Der Beschuldigte ist seit der Tat in einem Krankenhaus des Maßregelvollzugs untergebracht. Ein vorläufiges psychiatrisches Gutachten legt laut Staatsanwaltschaft seine Schuldunfähigkeit nahe. Die Behörde strebt in einem Sicherungsverfahren an, den Mann in einem psychiatrischen Krankenhaus unterzubringen, sollte sich im Prozess bewahrheiten, dass er zum Tatzeitpunkt schuldunfähig war. Es sei sonst zu befürchten, dass er ohne Behandlung weitere gefährliche Taten begehen werde.

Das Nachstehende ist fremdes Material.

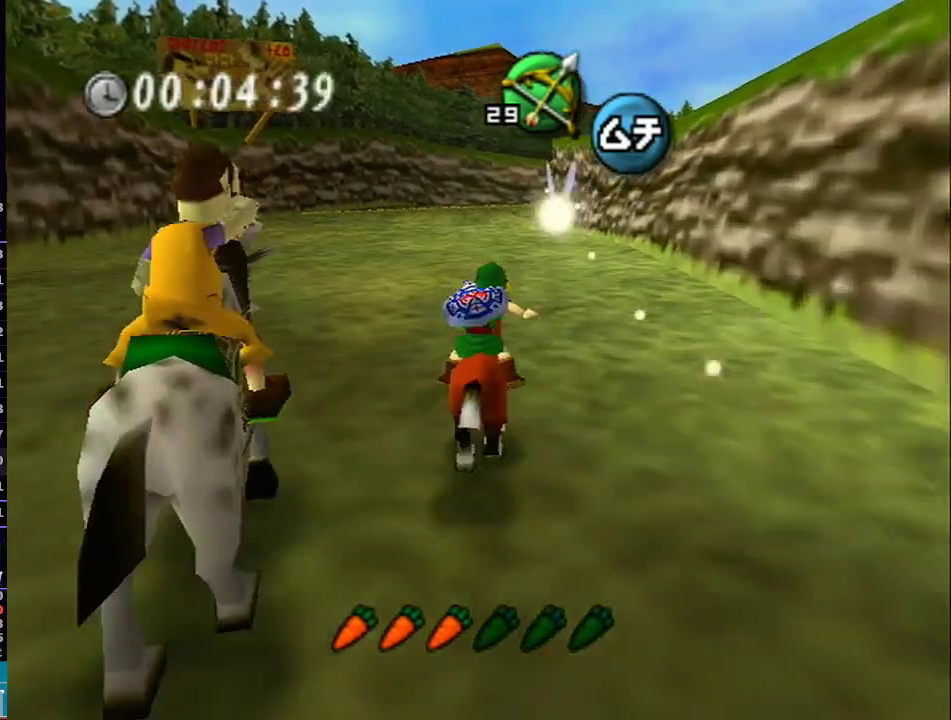
{"buttons": ["L1"], "left_stick": "up", "right_stick": "center", "events": [[50, "left_stick", "up"], [83, "A", "up"]]}
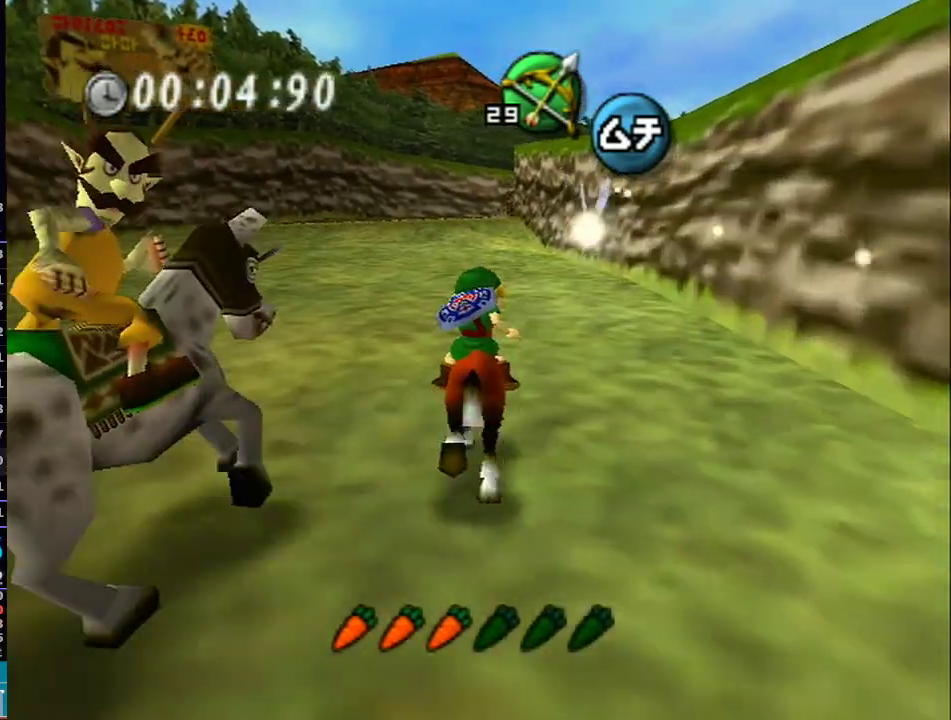
{"buttons": ["L1"], "left_stick": "up", "right_stick": "center", "events": []}
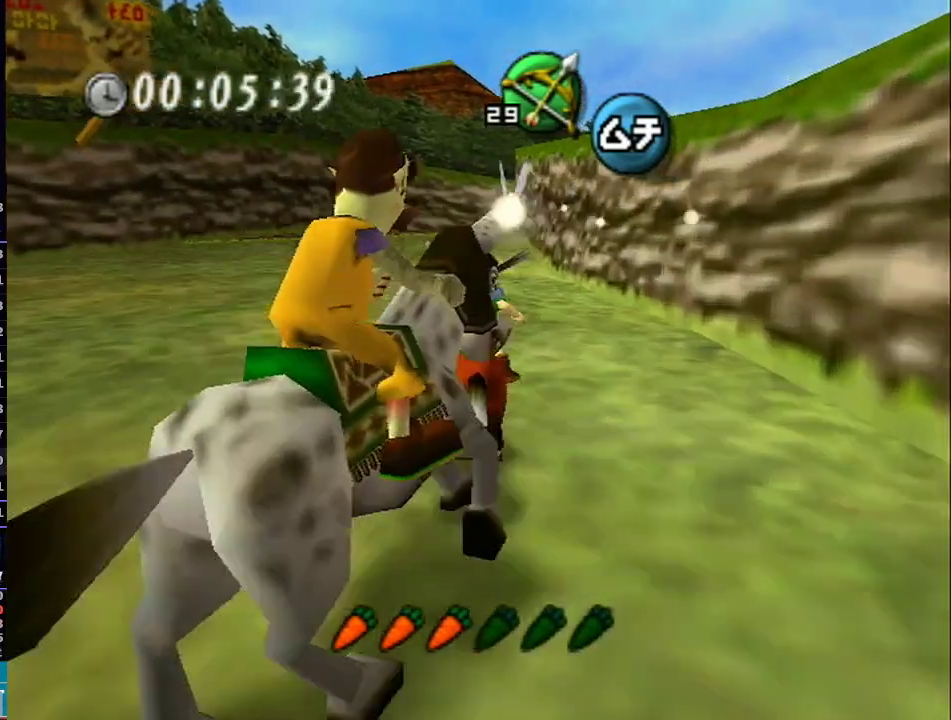
{"buttons": [], "left_stick": "up", "right_stick": "center", "events": [[133, "L1", "up"]]}
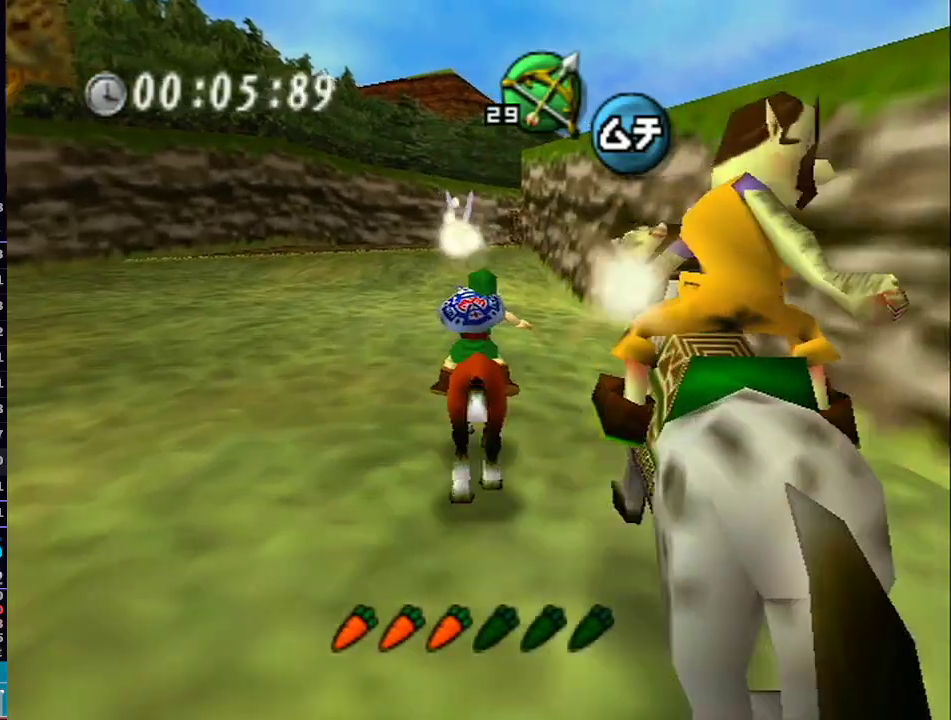
{"buttons": ["A", "L1"], "left_stick": "up", "right_stick": "center", "events": [[217, "L1", "down"], [450, "A", "down"]]}
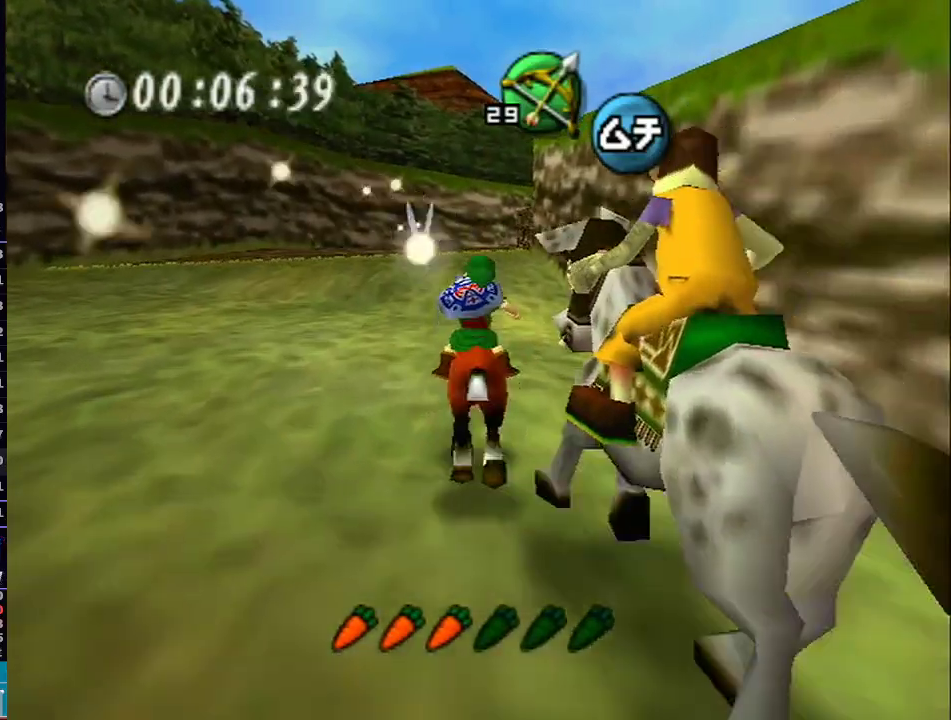
{"buttons": ["L1"], "left_stick": "up", "right_stick": "center", "events": [[50, "A", "up"]]}
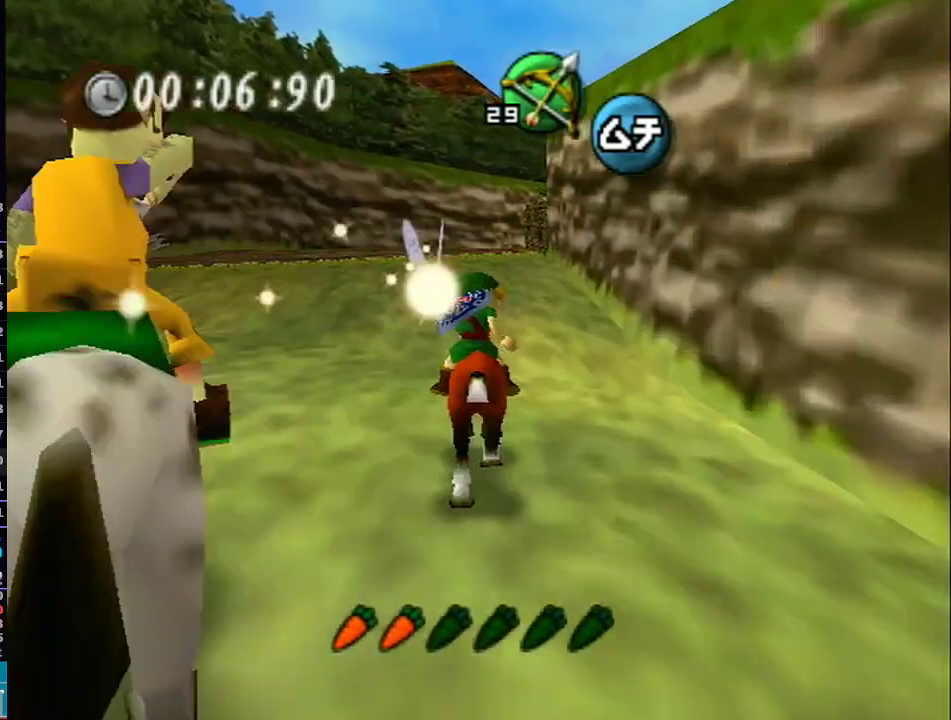
{"buttons": ["L1"], "left_stick": "up", "right_stick": "center", "events": []}
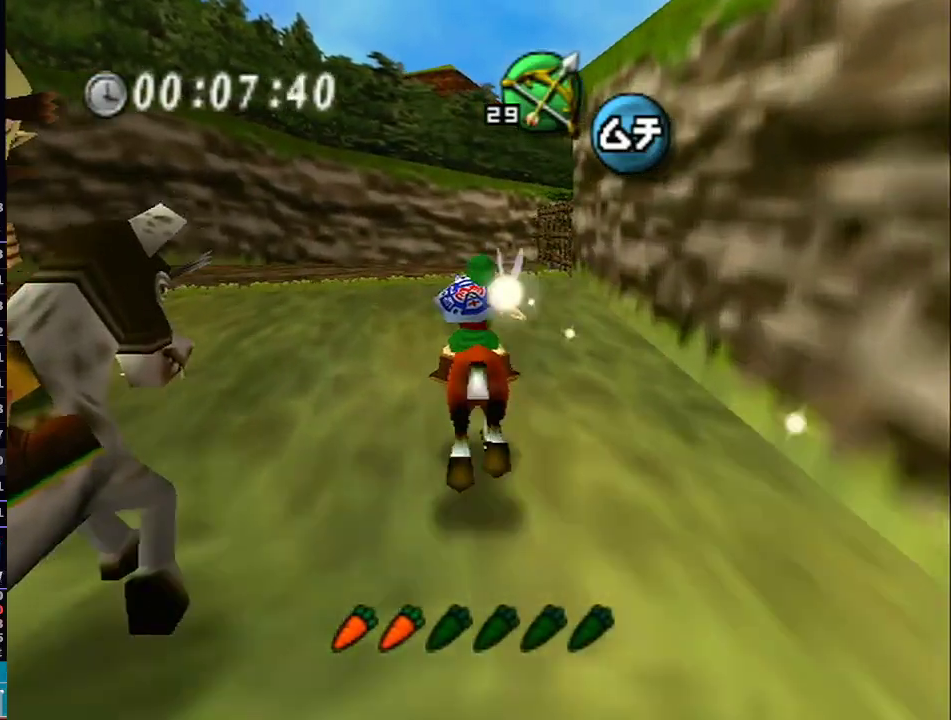
{"buttons": ["L1"], "left_stick": "up", "right_stick": "center", "events": []}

Verteidiger und Staatsanwaltschaft halten Gor V. gegenwärtig für schuldunfähig
Für Verteidiger Mark Höfler steht außer Frage, dass sein Mandant am Tattag schuldunfähig war. Er sei schon als junger Mann erkrankt und finde keinen Zugang zu dem tragischen Geschehen an jenem Juni-Tag. „Ihm und seiner Familie ist es aber ein Anliegen zu verdeutlichen, wie leid ihnen dieses schreckliche Ereignis tut“, betonte Höfler.
Im Prozess gehe es nun auch darum, die Opfer möglichst zu schonen. „Es soll ihnen soweit das geht eine Aussage vor Gericht erspart werden“, sagte der Verteidiger. „Das wird voraussichtlich kein streitiges Verfahren“, betonte Höfler. Zu klären seien eher rechtliche Fragen – etwa, ob die Taten überhaupt als Mord zu bewerten seien, wie es die Staatsanwaltschaft getan habe.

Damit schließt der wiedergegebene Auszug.